An outbreak of summer colic had filled the sick-bay, and Margaret had been on her feet since early morning. She was tired now; very tired. And as she lay in bed, she rubbed one swollen ankle against another and tried to find softness between the ridges of the hard, unyielding mattress.

She ought to be asleep, that was certain. Fast asleep. She needed all the sleep that she could get. Because to-morrow was going to be quite as heavy as to-day. But there was too much on her mind for sleep. It wouldn't come to her. When the one thing that she wanted was to drift off and forget about things, all that she could do was to lie there restless, while the Hospital clock rattled out the hours somewhere just above her head.

It was either three or four now—she could not remember which had struck last. There was, in fact, only one thing that she could remember. And that was a letter that she had to write. Or, rather couldn't write because she didn't know what to say. It was her secret life catching up with her again, something that kept creeping in and intruding just when it looked as though everything was beginning to settle down again. And she hadn't got any more money left. At least, not enough to make any difference. Not enough to keep another human being going.

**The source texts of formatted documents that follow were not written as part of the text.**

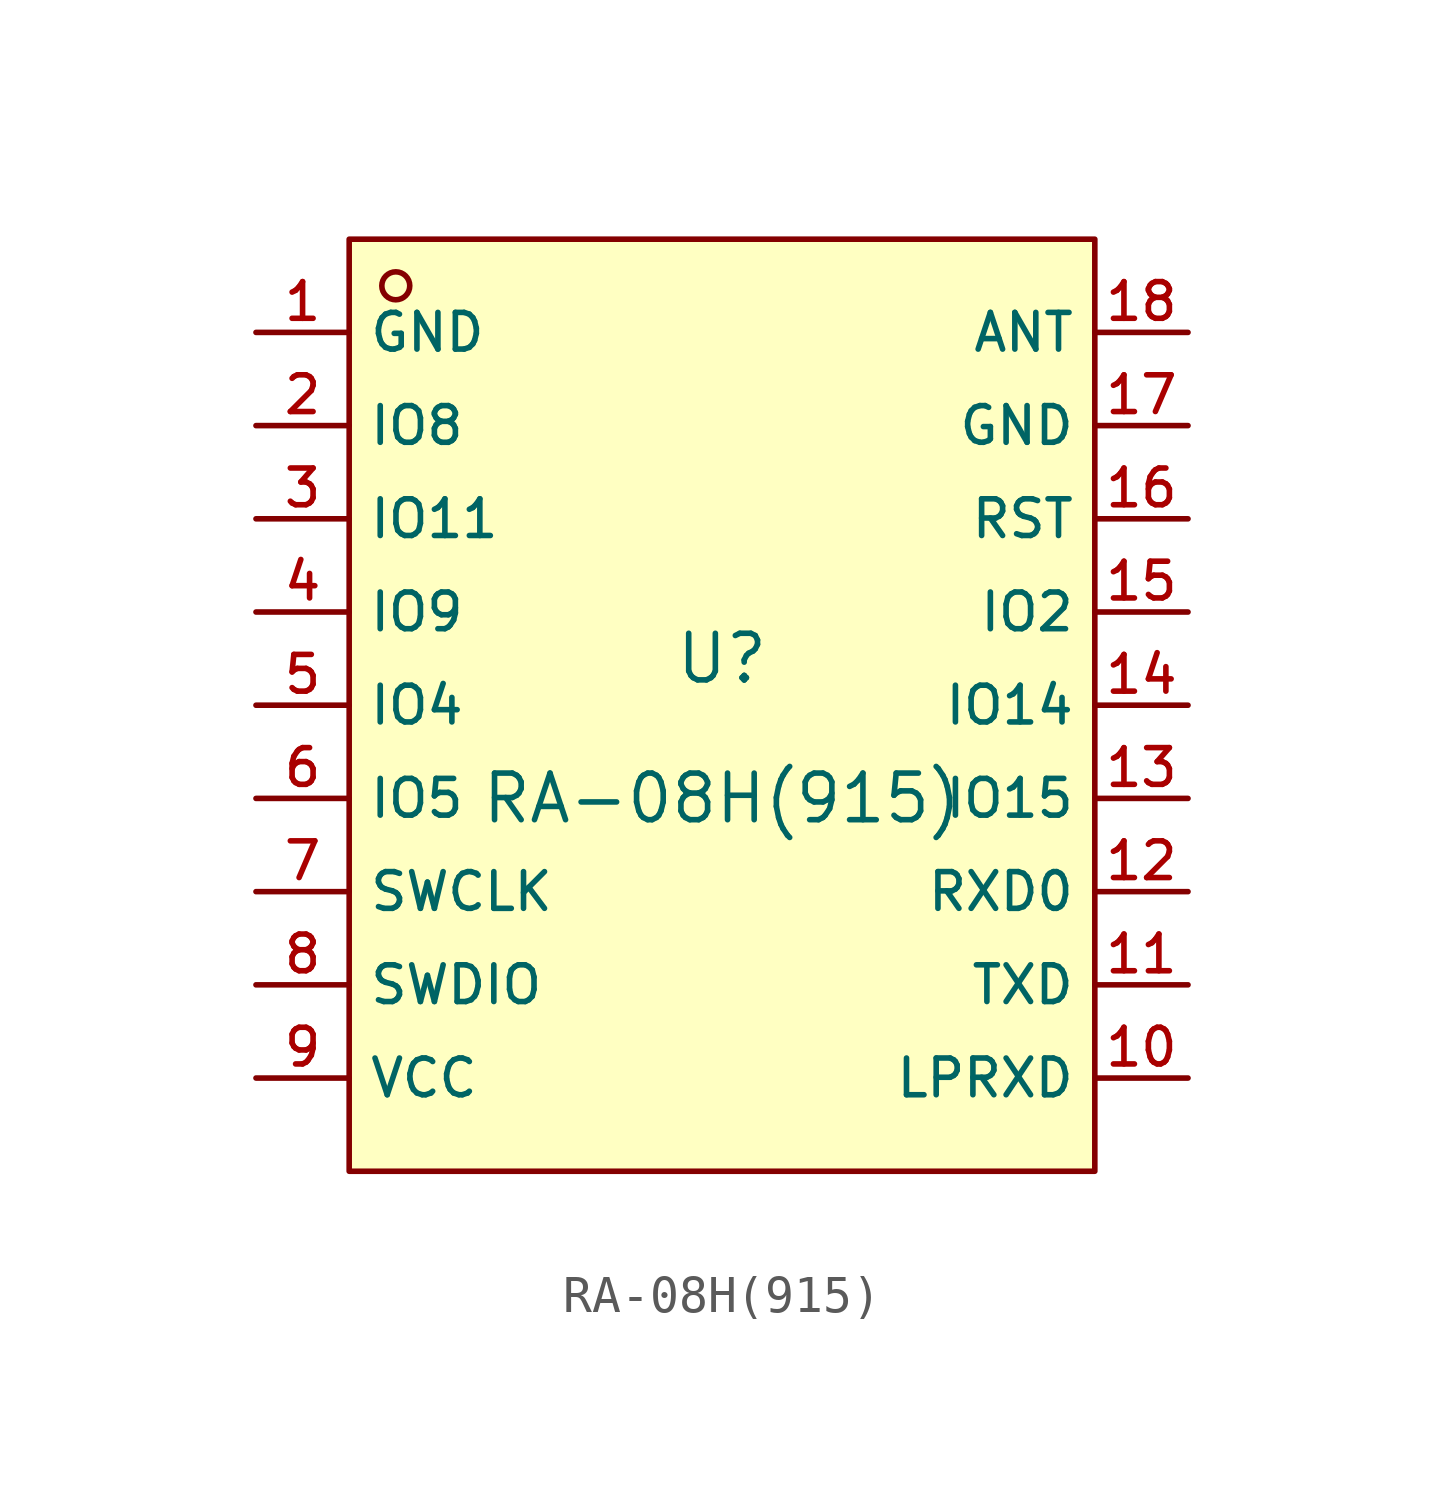
<source format=kicad_sym>
(kicad_symbol_lib
  (version 20210201)
  (generator TousstNicolas/JLC2KiCad_lib)
  (symbol "RA-08H(915)"
    (property "Reference" "U"
      (at 0 1.27 0)
      (effects (font (size 1.27 1.27))))
    (property "Value" "RA-08H(915)"
      (at 0 -2.54 0)
      (effects (font (size 1.27 1.27))))
    (symbol "RA-08H(915)_0_1"
      (rectangle (start -10.16 12.7) (end 10.16 -12.7) (stroke (width 0) (type default) (color 0 0 0 0)) (fill (type background)))
      (circle (center -8.89 11.43) (radius 0.381) (stroke (width 0) (type default) (color 0 0 0 0)) (fill (type background)))
      (pin unspecified line (at -12.7 10.16 0) (length 2.54) (name "GND" (effects (font (size 1 1)))) (number "1" (effects (font (size 1 1)))))
      (pin unspecified line (at -12.7 7.62 0) (length 2.54) (name "IO8" (effects (font (size 1 1)))) (number "2" (effects (font (size 1 1)))))
      (pin unspecified line (at -12.7 5.08 0) (length 2.54) (name "IO11" (effects (font (size 1 1)))) (number "3" (effects (font (size 1 1)))))
      (pin unspecified line (at -12.7 2.54 0) (length 2.54) (name "IO9" (effects (font (size 1 1)))) (number "4" (effects (font (size 1 1)))))
      (pin unspecified line (at -12.7 -0.0 0) (length 2.54) (name "IO4" (effects (font (size 1 1)))) (number "5" (effects (font (size 1 1)))))
      (pin unspecified line (at -12.7 -2.54 0) (length 2.54) (name "IO5" (effects (font (size 1 1)))) (number "6" (effects (font (size 1 1)))))
      (pin unspecified line (at -12.7 -5.08 0) (length 2.54) (name "SWCLK" (effects (font (size 1 1)))) (number "7" (effects (font (size 1 1)))))
      (pin unspecified line (at -12.7 -7.62 0) (length 2.54) (name "SWDIO" (effects (font (size 1 1)))) (number "8" (effects (font (size 1 1)))))
      (pin unspecified line (at -12.7 -10.16 0) (length 2.54) (name "VCC" (effects (font (size 1 1)))) (number "9" (effects (font (size 1 1)))))
      (pin unspecified line (at 12.7 -10.16 180) (length 2.54) (name "LPRXD" (effects (font (size 1 1)))) (number "10" (effects (font (size 1 1)))))
      (pin unspecified line (at 12.7 -7.62 180) (length 2.54) (name "TXD" (effects (font (size 1 1)))) (number "11" (effects (font (size 1 1)))))
      (pin unspecified line (at 12.7 -5.08 180) (length 2.54) (name "RXD0" (effects (font (size 1 1)))) (number "12" (effects (font (size 1 1)))))
      (pin unspecified line (at 12.7 -2.54 180) (length 2.54) (name "IO15" (effects (font (size 1 1)))) (number "13" (effects (font (size 1 1)))))
      (pin unspecified line (at 12.7 -0.0 180) (length 2.54) (name "IO14" (effects (font (size 1 1)))) (number "14" (effects (font (size 1 1)))))
      (pin unspecified line (at 12.7 2.54 180) (length 2.54) (name "IO2" (effects (font (size 1 1)))) (number "15" (effects (font (size 1 1)))))
      (pin unspecified line (at 12.7 5.08 180) (length 2.54) (name "RST" (effects (font (size 1 1)))) (number "16" (effects (font (size 1 1)))))
      (pin unspecified line (at 12.7 7.62 180) (length 2.54) (name "GND" (effects (font (size 1 1)))) (number "17" (effects (font (size 1 1)))))
      (pin unspecified line (at 12.7 10.16 180) (length 2.54) (name "ANT" (effects (font (size 1 1)))) (number "18" (effects (font (size 1 1))))))))
</source>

Because this wasn't blackmail. Or, at least, not blackmail in the ordinary sense. This was a sort of wheedling, insidious, emotional blackmail. The kind of thing where nothing unpleasant could happen even if you didn't pay anything—nothing that is except for another of those anguishing, cry-baby letters, and a hint of prison or suicide.

As it was no use trying to sleep, she put the light on again. It shone straight down into her eyes. But that didn't trouble her because she wasn't going to lie there looking up at it. She was going to read. Read what had been written to her. It was within arm's reach as she lay there, in her handbag down between the bed and the wall.